England talisman Ben Stokes quit the 50-overs format last month citing an "unsustainable" workload, while South Africa's Quinton de Kock dropped Test cricket last year.
All three have, however, found time to play in the Indian Premier League (IPL), the trailblazer of the lucrative Twenty20 "domestic leagues" now proliferating around the world.
"The decisions that Quinton de Kock, and specifically Trent Boult, have made, point to a future of shorter international careers and more players happy to be part of the gig economy," tweeted commentator Harsha Bhogle.
"With young families, it isn't easy to play both, international cricket and T20 leagues."
Mushrooming franchise cricket, including upcoming leagues in the United Arab Emirates and South Africa, is making it an easy choice for some players.
Bhogle said it would be unfair to criticise players who prioritise franchise cricket for "greed and opportunism".
"Do remember cricketers finish their playing careers when most others are entering their best phase," he added. "And we change jobs that offer more money and convenience, no?"
Several West Indies players have effectively turned into Twenty20 freelancers, earning lot more from franchise cricket than they could have playing international cricket.
The uncertainty around the availability of their key players has frustrated West Indies chief coach Phil Simmons ahead of this year's Twenty20 World Cup in Australia.
"It hurts. There's no other way to put it," an exasperated Simmons said on Wednesday.
"But what can you do?

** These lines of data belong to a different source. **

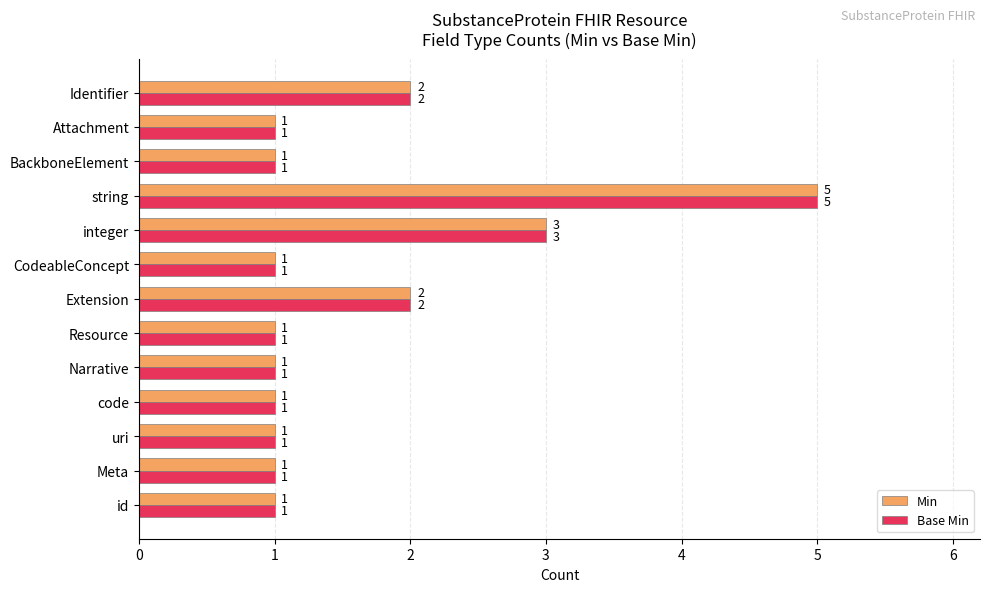

What is the difference between the maximum and minimum values in the Base Min series?

4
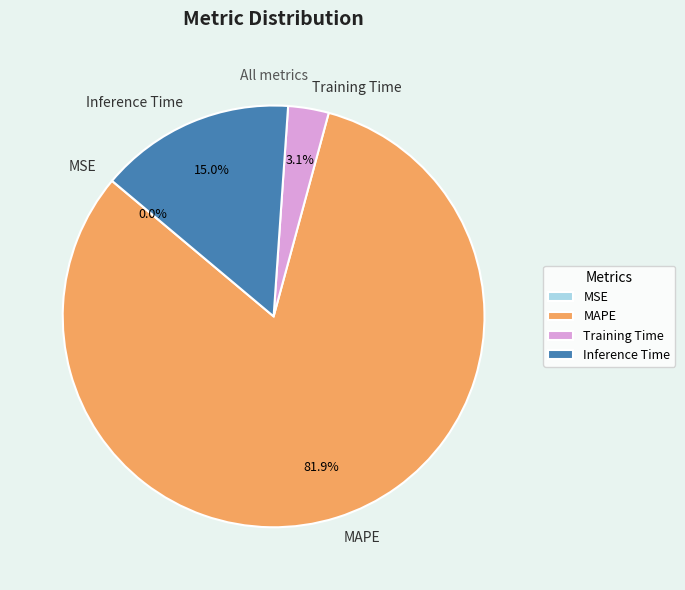

Does any single category account for the majority?

Yes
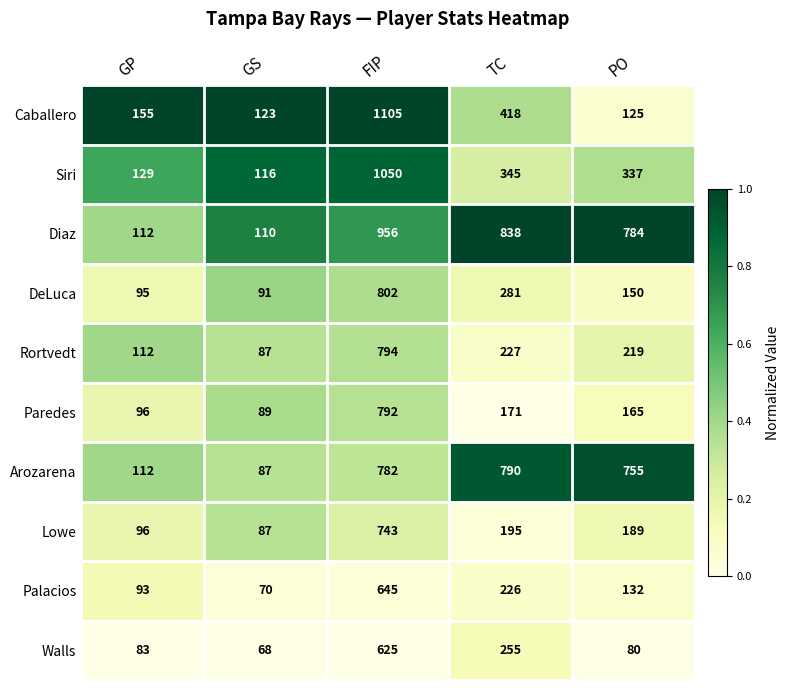

Which series changed the most between GS and TC?

Diaz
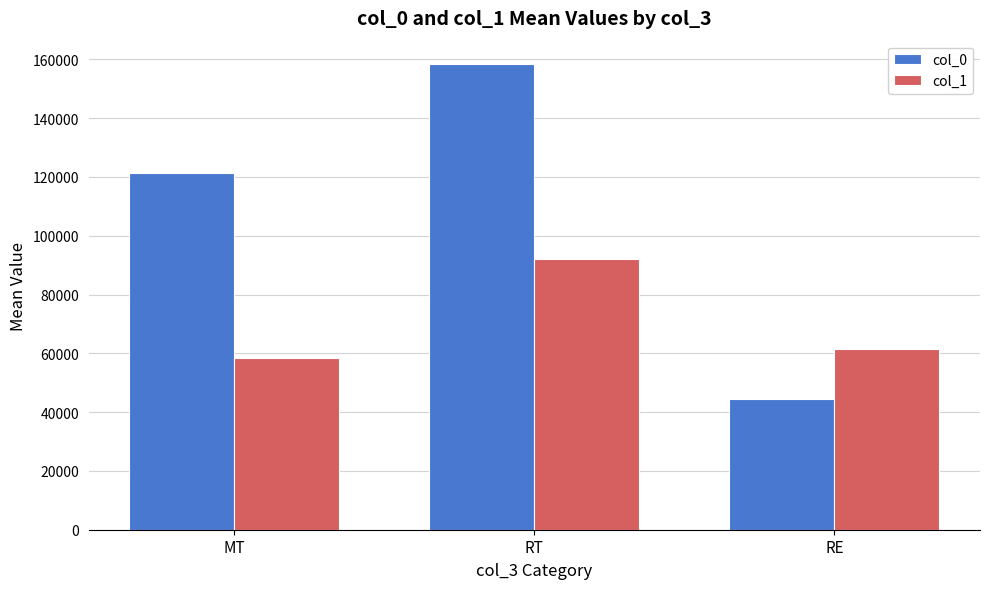

What is the value of the col_0 bar at the 1st from the left?

121375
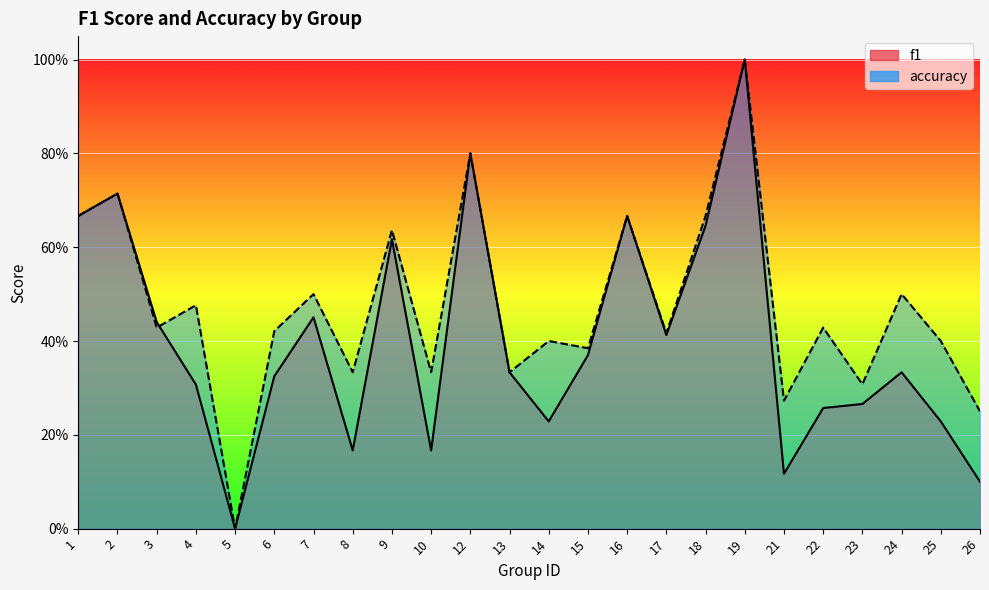

What is the average value of the accuracy series?

0.5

I don't think that I should be begging people to play for their countries."
NZC chief executive David White ruled out more New Zealand cricketers following Boult's example.
"They are still talking about Test cricket - and performing for New Zealand - as being incredibly important," White told Cricinfo website.
"The other thing is that if you are going to get a big offer from a big league, you've got to be a successful international cricketer."
The International Cricket Council (ICC) discussed the growth of T20 leagues in its annual general meeting in Birmingham last month but anyone looking to them for leadership might be disappointed.
The governing body has put the onus on the member boards to find balance between domestic and bilateral cricket to better manage the workload of players.